THE business plan of Cervantes Seafood Limited appears to have come unstuck just five months after listing on the Australian Stock Exchange.
The company successfully raised $5 million and listed in November last year. By December 31 it had reported a $999,000 loss while its cash in hand had dwindled to just $809,000.
In addition, the company was straddled with current payables of $2.5 million.
Cervantes Seafood Limited earlier this month secured a $1.7 million credit facility to “improve its working capital position”.
At the same time it moved sideways – from its flagship lobster business on which the company prospectus was floated – and moved into other fisheries, with the sale to Chinese buyers of 125 tonnes of ribbonfish sourced from India.
In its quarterly report announcement the company says it expects to continue this revenue activity in the coming months.
Meanwhile, managing director Chen Hao has warned investors that “the combination of difficult trading and operational conditions is likely to adversely affect the company’s forecasted revenue and trading results”.
In its prospectus Cervantes Seafood Limited says it hopes to hold around 5 per cent of the lobster market, with a targeted catch of 552 tonnes, which was expected to generate sales of approximately $24 million in 2002-03 and earnings before interest and tax of $1.27 million.
At the 20-cent offer price the company had a market capitalisation of approximately $12 million. Earlier this week it had been reduced to $8.58 million as the share price hovers at around half of its listing price.
Cervantes Seafood, which is chaired by Barry MacKinnon, was set up to purchase the assets of Tarana Corporation Pty Ltd, a company associated with two of Cervantes’ directors, Chen Hao and Lawrence West.
Cervantes agreed to pay $2.1 million for the plant and equipment and included $600,000 in goodwill from the IPO funds. The payment was a mixture of $1.6 million in cash as well as shares and options.
In addition, Chen Hao and Lawrence West were contracted to provide management services to the company for $120,000 and $100,000 respectively.

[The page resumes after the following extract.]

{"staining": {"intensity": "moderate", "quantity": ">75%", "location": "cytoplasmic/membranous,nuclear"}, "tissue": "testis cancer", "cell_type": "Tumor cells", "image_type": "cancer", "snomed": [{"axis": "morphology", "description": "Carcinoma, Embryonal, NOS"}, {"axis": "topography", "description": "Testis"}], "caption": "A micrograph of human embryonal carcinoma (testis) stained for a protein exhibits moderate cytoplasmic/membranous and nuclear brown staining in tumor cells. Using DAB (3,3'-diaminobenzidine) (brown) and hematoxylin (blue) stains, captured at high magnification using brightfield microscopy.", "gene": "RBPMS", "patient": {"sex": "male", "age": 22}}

Yet the directors have their work cut out in the second half of the financial year if they are to receive these fees.
According to the prospectus, “no payment will be made under the contracts in respect of the year ended June 30 2003 until and unless an EBIT of $1.5 million is exceeded”.
The company has also entered an agreement to lease the Cervantes property for $270,000 a year from Tarana with an option to buy the land and buildings for $3 million.
While Cervantes has purchased the plant and equipment from Tarana, Tarana has continued as exclusive operator and manager of the company’s processing facility for a monthly fee of $8,333 in arrears plus an amount of 10 per cent of the total employment costs of the processing personnel.
The plant is currently significantly under-utilised, providing room for additional expansion. The plant is capable of processing approximately 1,500 tonnes a season and is presently operating at 40 per cent capacity. Tarana has been operating for more than five years. In 1999-2000 Tarana’s lobster sales were approximately $22 million, representing over 590 tonnes.